It’s Super Bowl preseason — the Fed Super Bowl — and here’s how the teams are lining up. An MVP from Team Dove has yet to tip his hand, so we don’t know if he’s ready to raise interest rates. On Team Hawk, an offensive lineman who does back a rate hike will give a speech tomorrow reminding people that, yes, he still backs a rate hike.
Rate Watch is counting down to Sept. 17, when we’ll get the final score on Hawks v. Doves. A Fed vote to raise rates means the Hawks have won. If the Doves have their way, the central bank will stay the course.
While the players run their drills, mortgage rates are bumping around. The average cost of a 30-year, fixed-rate home loan ticked up last week to 3.89 percent, according to Freddie Mac‘s survey of lenders, a widely watched barometer of the market.
What do mortgage rates have to do with the Fed? Not much really. You’ve been hearing a lot about both because financial markets and their pundits are feverish with anticipation about the upcoming Fed game — er, meeting. No matter what the central bank does, markets will react.
When markets react, they frequently move mortgage rates. We saw that over the last couple weeks, when anxiety about China sent borrowing costs down. Tomorrow we’ll get news on job creation, which will make markets move again.
What’s next is anyone’s guess.
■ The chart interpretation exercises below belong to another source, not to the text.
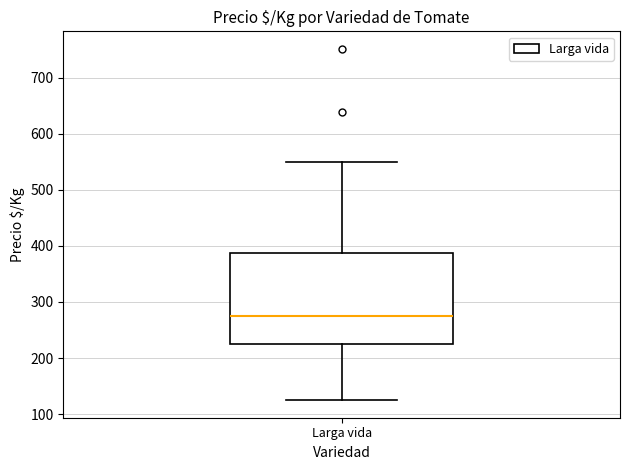

Transcribe this box plot: give where the median line is, the range the box spans, and where the two whiskers end, as read against the y-axis. The values are not printed on the chart, so give them approximately, as read against the axis.

median 280, box 230 to 390, whiskers 130 to 550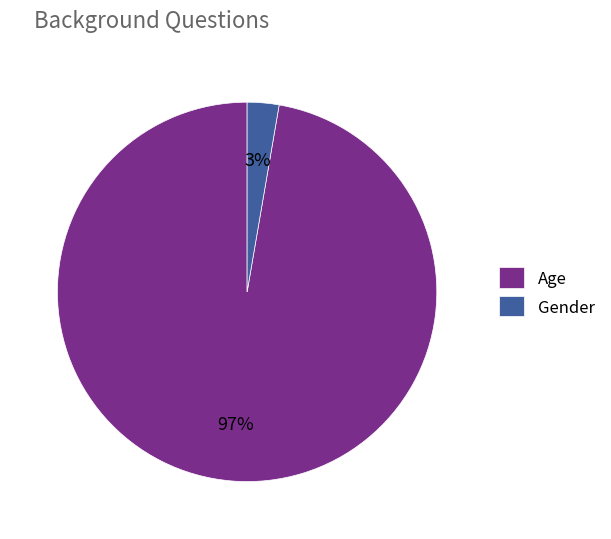

What percentage is the Gender slice, to the nearest percent?

3%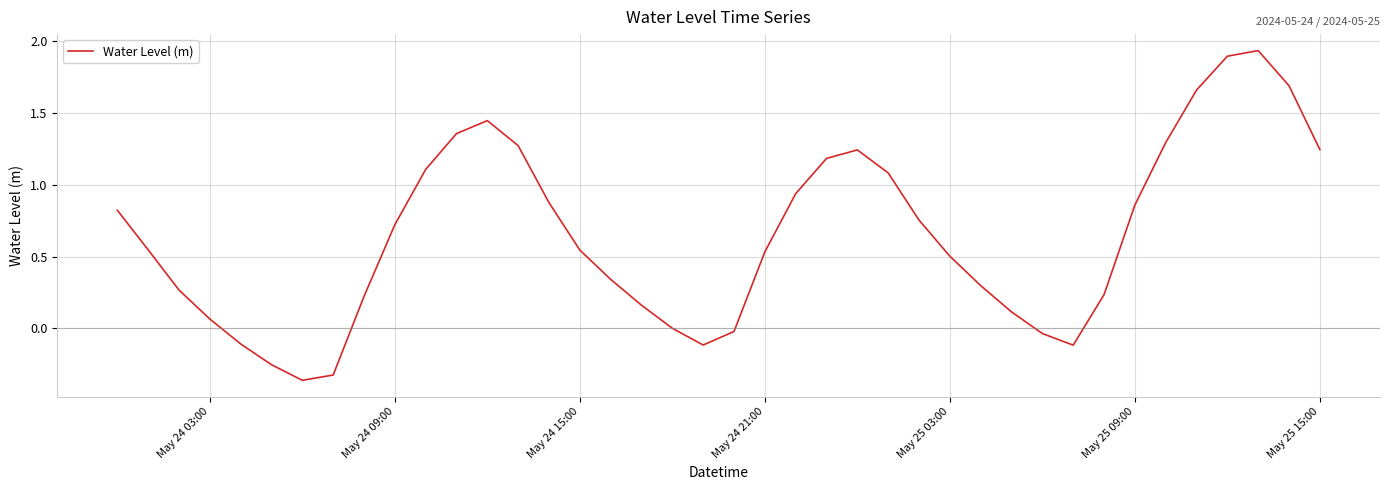

Is it true that the value at May 25 09:00 is 1.5?

False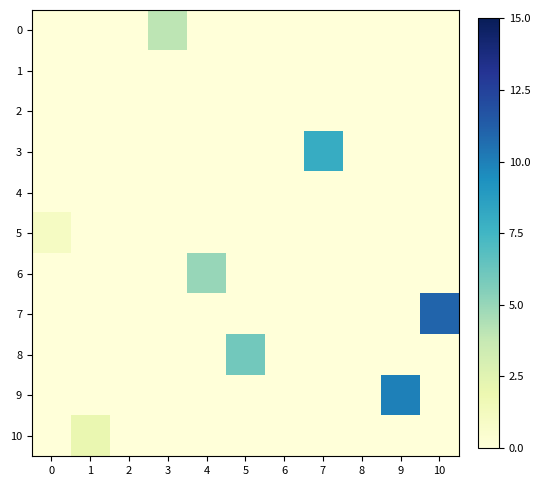

Between 0 and 7, which series saw the biggest shift?

3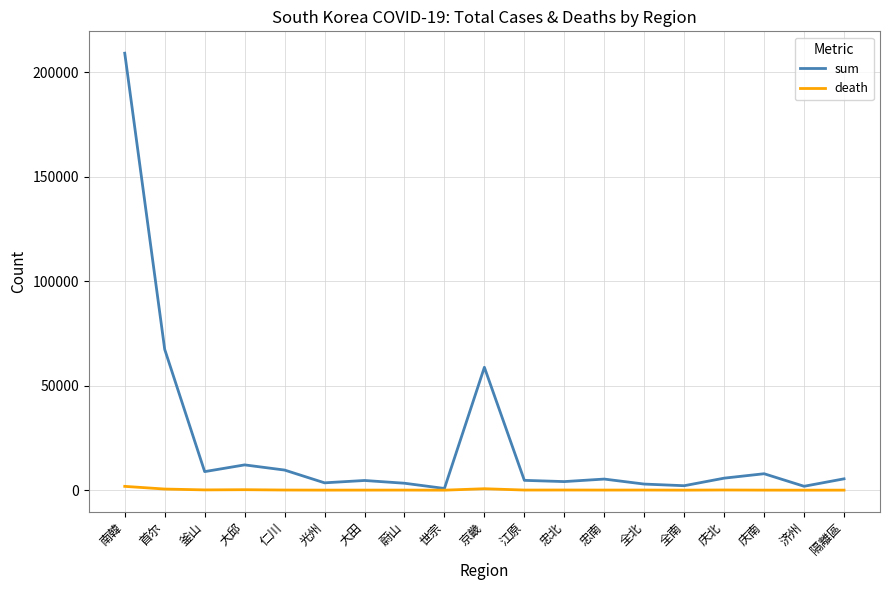

The death series shows 87 at 庆北. True or false?

True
Things are so uncertain that one economist has resorted to quoting Bette Davis to explain the Fed, China and stock-market delirium.
“Fasten your seat belts. It’s going to be a bumpy night,” Freddie Chief Economist Sean Becketti said. “There won’t be a clear direction for mortgage rates until the Fed makes its September decision, at the earliest.”
True, but keep the big picture in mind. Mortgages are still cheaper than they were a year ago (4.1 percent) and not far from the record-low 3.31 percent set in November 2012.